La propuesta se basa en la creación de una obra coral que tomará forma en un gran mural cerámico instalado en el patio de la escuela. Durante dos semanas, los participantes elaboran más de 2.000 baldosas pintadas individualmente, que, una vez unidas, configurarán la imagen de un almez, un árbol emblemático del centro y de su entorno. El proceso de trabajo es compartido y dinámico: mientras algunos participantes pintan las baldosas, otros se encargan de barnizarlas y prepararlas para su secado, generando una cadena colaborativa que refuerza el sentido de proyecto colectivo.
Más allá del resultado final, la iniciativa pone el foco en el proceso creativo compartido. A través del trabajo con el barro, las texturas y el dibujo, se genera un espacio de relación entre generaciones y colectivos diversos, fomentando la inclusión, el bienestar emocional y el vínculo con el territorio y la tradición ceramista de Verdú.

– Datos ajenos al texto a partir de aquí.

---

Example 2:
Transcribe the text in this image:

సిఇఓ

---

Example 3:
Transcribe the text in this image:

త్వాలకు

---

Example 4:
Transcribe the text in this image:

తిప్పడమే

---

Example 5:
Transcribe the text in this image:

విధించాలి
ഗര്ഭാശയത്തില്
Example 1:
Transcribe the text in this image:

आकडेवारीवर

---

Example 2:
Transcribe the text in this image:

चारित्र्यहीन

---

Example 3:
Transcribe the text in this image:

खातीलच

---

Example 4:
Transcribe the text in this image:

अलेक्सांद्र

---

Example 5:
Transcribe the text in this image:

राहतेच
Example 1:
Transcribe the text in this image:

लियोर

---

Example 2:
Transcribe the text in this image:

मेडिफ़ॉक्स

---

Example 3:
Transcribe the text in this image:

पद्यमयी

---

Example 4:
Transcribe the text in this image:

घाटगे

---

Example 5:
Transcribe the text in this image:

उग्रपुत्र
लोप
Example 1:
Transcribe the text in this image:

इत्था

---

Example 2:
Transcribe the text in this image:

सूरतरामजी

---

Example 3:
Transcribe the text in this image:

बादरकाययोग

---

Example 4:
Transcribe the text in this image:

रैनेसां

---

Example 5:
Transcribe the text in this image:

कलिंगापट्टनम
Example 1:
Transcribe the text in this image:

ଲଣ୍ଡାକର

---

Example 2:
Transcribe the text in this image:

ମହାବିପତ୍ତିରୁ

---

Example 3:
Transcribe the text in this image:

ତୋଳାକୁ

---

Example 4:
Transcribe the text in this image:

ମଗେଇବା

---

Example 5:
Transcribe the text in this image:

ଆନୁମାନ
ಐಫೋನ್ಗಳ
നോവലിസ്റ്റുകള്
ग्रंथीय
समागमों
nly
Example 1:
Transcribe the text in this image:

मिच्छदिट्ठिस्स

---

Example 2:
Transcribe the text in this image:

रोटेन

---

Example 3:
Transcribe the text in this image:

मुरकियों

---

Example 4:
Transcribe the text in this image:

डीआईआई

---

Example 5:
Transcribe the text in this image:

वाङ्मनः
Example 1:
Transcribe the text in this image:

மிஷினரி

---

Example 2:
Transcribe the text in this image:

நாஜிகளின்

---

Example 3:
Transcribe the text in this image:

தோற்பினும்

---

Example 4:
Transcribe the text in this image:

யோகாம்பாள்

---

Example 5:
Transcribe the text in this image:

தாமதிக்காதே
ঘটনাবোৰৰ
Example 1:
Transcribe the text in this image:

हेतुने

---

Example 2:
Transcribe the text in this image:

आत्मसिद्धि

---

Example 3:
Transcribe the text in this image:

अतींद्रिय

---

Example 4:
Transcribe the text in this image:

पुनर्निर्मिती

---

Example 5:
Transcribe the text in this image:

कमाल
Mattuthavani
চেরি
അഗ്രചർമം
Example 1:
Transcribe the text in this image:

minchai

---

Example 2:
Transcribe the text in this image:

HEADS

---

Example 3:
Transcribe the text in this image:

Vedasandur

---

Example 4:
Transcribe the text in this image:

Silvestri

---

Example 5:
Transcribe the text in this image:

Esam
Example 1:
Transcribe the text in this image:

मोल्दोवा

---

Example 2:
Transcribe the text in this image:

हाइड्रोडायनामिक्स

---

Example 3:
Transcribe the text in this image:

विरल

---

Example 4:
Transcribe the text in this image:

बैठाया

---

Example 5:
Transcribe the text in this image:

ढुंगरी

Mientras algunos participantes pintan las baldosas, otros se encargan de barnizarlas y prepararlas para su secado
Laura Ferrer, conectora comunitaria de la Associació Alba, destaca que el proyecto crea “un ambiente muy sereno donde las personas pueden participar desde el bienestar, pintar y crear”. También subraya el valor intergeneracional de la propuesta, que califica de “enriquecedor para todo el mundo”.
Por su parte, el artista Fernando Renes explica que el objetivo es “combinar diferentes grupos de personas y canalizar toda esta energía en una obra común”, remarcando la importancia de trabajar “sin filtros” de los niños y de las personas con especiales dificultades para favorecer una expresión más libre y auténtica.
Desde la escuela El Tallat, la directora, Gemma Ricart, valora muy positivamente la experiencia: Desde el primer momento oímos que el proyecto conectaba con nosotros y nuestro entorno. Nos ha ayudado a redescubrir el Vall del Corb con una mirada artística y a dar valor a su belleza”. Ricart también destaca que el alumnado “se ha hecho suyo el proyecto desde el primer instante”.

Es una iniciativa impulsada por el Centre d'Art La Panera y la Associació Alba, con la participación del alumnado del centro, personas vinculadas a Alba y alumnos de la Escola d’Art Ondara de Tàrrega
Por su parte, desde el Centre d'Art La Panera, Roser Sanjuan, enmarca la iniciativa dentro de la voluntad de conectar la programación artística con el territorio: “Nos interesa que lo que pasa dentro del centro de arte tenga correspondencia con el entorno y generar proyectos con los servicios territoriales y la comunidad educativa”.
El mural, que se instalará previsiblemente en octubre, se convertirá en una obra permanente en el patio de la escuela y un símbolo del trabajo colectivo, la creatividad compartida y el compromiso con la inclusión. El proyecto cuenta con el apoyo de la Generalitat de Catalunya y del Ministerio de Cultura, dentro del programa de Cultura y Educación.